Problem:
All that should come back is the lines of the data below from the one containing "9: (1073, 506, 13.52)" to the one containing "22: (229, 559, 6.33)", inclusive, exactly as they stand.

── Data shown ──

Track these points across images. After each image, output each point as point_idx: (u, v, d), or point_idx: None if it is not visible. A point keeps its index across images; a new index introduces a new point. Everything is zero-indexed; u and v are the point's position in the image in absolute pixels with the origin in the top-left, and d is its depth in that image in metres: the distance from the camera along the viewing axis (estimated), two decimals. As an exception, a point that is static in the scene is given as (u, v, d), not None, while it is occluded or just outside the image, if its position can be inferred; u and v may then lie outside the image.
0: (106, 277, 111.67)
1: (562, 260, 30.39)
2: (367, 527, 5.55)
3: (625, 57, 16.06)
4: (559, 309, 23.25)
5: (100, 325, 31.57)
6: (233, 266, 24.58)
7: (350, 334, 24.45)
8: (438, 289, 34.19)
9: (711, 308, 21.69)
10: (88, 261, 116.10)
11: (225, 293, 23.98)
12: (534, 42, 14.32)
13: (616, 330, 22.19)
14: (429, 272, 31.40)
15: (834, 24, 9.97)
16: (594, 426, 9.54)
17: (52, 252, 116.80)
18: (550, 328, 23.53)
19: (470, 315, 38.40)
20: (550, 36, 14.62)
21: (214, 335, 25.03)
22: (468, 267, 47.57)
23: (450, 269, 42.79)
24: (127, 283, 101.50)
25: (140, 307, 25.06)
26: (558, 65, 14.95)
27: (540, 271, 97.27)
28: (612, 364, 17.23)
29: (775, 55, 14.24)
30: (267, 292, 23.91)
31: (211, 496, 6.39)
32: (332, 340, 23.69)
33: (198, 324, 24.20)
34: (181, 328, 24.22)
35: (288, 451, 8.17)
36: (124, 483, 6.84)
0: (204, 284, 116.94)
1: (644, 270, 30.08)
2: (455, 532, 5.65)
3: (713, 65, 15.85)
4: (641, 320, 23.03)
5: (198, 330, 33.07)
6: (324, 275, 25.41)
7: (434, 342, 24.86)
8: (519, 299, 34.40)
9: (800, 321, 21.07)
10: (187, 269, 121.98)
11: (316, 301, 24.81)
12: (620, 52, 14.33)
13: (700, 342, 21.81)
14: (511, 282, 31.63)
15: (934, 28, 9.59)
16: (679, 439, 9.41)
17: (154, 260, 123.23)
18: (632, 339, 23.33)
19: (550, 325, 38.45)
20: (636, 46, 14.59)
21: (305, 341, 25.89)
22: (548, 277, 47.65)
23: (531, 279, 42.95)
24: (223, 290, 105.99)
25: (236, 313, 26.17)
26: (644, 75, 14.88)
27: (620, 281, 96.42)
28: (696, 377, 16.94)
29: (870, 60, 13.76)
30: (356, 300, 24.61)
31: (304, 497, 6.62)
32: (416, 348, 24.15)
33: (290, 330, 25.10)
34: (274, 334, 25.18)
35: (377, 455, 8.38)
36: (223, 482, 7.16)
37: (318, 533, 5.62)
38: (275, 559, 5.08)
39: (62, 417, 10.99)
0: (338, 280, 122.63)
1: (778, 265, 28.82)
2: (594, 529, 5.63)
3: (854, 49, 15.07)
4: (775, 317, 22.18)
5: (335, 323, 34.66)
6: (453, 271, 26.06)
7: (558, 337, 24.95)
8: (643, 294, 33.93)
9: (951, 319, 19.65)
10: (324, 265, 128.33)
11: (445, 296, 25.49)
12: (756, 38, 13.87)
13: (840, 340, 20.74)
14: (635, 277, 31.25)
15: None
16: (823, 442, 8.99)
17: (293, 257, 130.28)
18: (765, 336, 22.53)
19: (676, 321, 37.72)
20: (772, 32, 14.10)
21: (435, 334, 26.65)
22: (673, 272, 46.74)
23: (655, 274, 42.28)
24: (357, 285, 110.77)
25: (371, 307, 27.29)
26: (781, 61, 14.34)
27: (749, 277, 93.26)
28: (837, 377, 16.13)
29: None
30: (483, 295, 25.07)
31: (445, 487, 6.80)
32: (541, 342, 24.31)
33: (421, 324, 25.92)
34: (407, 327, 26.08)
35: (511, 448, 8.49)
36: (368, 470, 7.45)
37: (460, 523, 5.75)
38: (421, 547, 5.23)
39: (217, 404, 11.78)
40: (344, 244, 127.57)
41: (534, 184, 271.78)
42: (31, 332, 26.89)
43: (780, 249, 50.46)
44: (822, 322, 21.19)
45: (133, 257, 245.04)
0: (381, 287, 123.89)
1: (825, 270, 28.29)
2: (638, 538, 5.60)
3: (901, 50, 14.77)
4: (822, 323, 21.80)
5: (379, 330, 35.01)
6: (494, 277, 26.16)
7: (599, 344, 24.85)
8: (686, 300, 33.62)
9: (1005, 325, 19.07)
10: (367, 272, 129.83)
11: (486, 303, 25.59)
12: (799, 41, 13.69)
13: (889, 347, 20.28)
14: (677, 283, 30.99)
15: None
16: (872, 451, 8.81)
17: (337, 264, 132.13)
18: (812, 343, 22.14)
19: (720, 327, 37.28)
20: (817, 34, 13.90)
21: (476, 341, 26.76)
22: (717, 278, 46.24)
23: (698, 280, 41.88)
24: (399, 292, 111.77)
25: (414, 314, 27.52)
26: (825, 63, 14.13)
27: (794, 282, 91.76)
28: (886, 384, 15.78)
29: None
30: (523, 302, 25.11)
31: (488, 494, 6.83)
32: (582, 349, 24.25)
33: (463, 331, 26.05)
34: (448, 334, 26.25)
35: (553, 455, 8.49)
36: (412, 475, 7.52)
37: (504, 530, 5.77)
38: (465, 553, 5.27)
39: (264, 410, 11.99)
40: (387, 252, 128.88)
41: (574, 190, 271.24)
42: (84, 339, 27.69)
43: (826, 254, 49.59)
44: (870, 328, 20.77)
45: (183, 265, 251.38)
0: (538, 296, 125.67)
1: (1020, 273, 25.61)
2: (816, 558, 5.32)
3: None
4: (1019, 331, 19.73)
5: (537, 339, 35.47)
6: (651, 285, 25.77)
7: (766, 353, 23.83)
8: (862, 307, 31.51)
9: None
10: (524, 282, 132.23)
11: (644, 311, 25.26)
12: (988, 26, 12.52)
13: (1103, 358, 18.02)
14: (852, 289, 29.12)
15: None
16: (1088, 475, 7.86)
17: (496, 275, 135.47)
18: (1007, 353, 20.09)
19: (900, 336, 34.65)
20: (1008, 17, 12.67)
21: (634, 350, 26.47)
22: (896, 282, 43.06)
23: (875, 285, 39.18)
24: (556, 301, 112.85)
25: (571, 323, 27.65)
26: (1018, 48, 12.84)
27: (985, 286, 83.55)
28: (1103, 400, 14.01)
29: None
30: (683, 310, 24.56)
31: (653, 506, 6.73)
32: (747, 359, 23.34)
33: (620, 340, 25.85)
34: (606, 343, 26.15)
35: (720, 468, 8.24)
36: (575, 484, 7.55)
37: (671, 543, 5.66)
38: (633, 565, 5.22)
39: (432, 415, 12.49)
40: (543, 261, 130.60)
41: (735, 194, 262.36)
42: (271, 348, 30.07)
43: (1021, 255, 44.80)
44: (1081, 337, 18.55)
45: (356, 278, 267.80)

───
── Data shown ──

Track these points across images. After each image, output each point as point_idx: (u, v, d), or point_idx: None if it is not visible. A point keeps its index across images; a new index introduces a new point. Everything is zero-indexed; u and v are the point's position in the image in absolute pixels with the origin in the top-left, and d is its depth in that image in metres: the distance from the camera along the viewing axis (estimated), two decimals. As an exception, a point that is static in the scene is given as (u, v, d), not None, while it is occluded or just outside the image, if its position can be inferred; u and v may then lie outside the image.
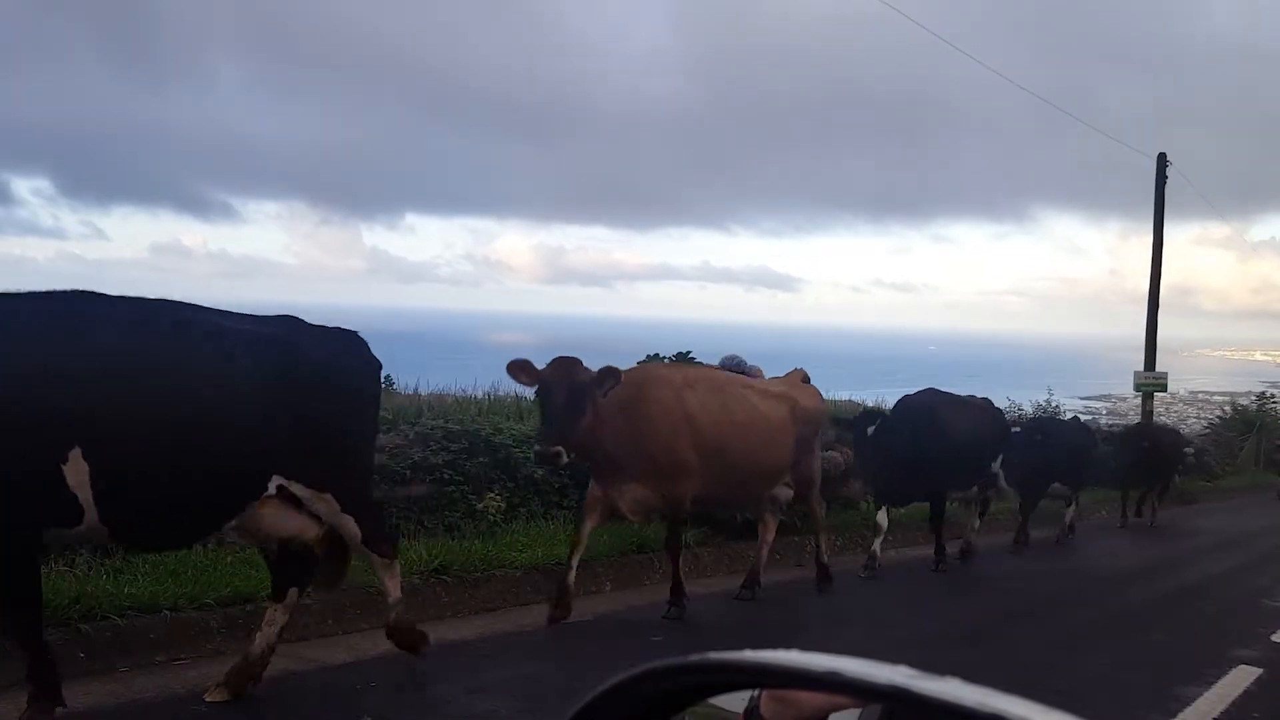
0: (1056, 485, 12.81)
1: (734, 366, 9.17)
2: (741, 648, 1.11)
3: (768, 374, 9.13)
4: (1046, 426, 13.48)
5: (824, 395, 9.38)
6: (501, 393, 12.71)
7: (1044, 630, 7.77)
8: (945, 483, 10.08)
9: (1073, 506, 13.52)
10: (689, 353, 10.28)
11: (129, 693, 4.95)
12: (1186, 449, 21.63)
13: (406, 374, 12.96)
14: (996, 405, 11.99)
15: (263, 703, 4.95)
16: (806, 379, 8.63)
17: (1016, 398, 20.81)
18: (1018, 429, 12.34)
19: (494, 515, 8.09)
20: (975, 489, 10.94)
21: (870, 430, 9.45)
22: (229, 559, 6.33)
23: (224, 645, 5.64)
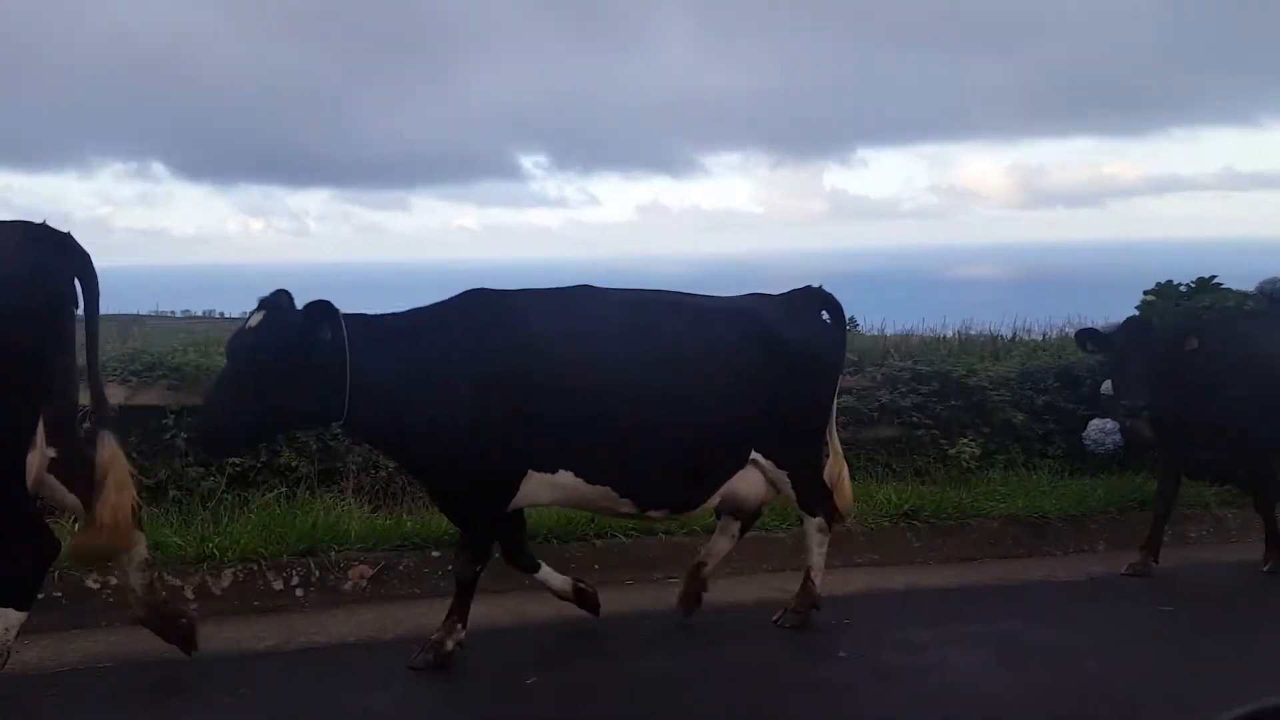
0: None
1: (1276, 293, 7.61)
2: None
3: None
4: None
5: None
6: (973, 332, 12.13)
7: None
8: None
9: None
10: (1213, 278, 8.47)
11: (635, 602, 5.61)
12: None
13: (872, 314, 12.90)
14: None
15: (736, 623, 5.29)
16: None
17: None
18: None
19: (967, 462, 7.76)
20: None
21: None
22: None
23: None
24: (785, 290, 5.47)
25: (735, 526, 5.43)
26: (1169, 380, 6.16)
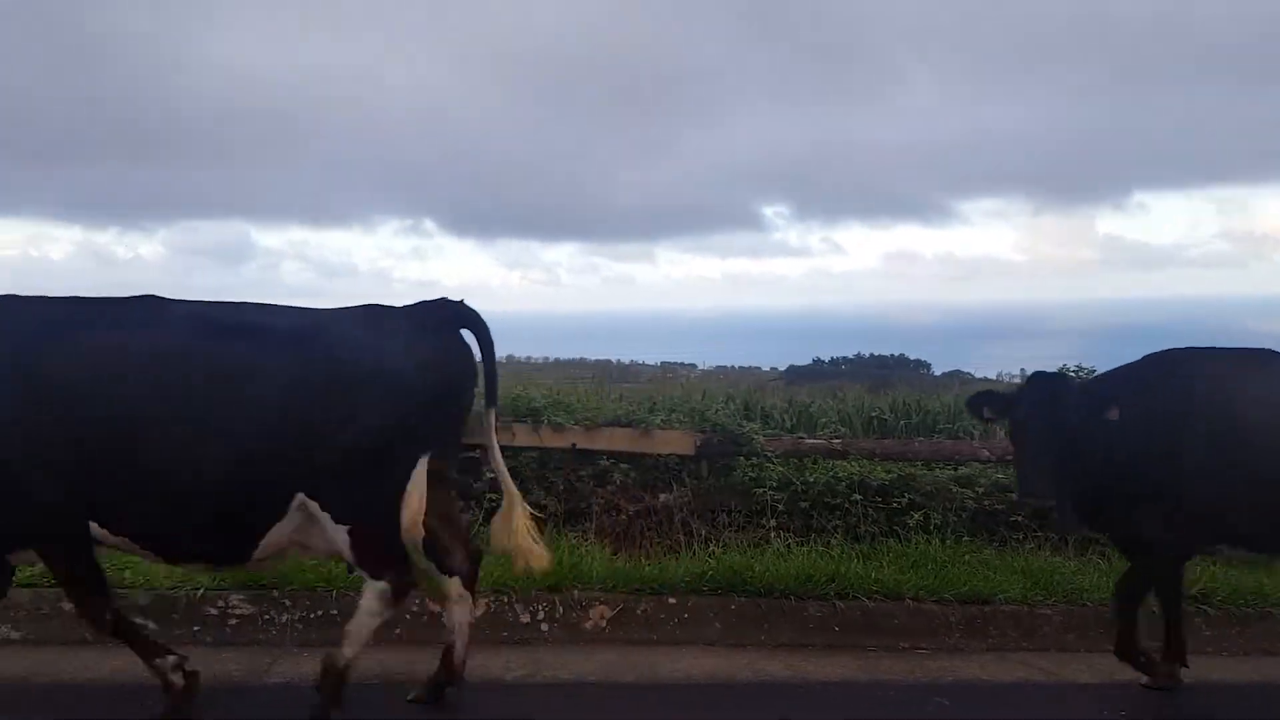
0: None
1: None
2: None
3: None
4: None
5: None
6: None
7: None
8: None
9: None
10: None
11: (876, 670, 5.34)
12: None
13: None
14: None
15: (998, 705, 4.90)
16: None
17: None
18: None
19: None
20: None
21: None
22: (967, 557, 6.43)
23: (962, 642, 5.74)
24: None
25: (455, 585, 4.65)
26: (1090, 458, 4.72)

───

Answer box:
9: (1073, 506, 13.52)
10: (689, 353, 10.28)
11: (129, 693, 4.95)
12: (1186, 449, 21.63)
13: (406, 374, 12.96)
14: (996, 405, 11.99)
15: (263, 703, 4.95)
16: (806, 379, 8.63)
17: (1016, 398, 20.81)
18: (1018, 429, 12.34)
19: (494, 515, 8.09)
20: (975, 489, 10.94)
21: (870, 430, 9.45)
22: (229, 559, 6.33)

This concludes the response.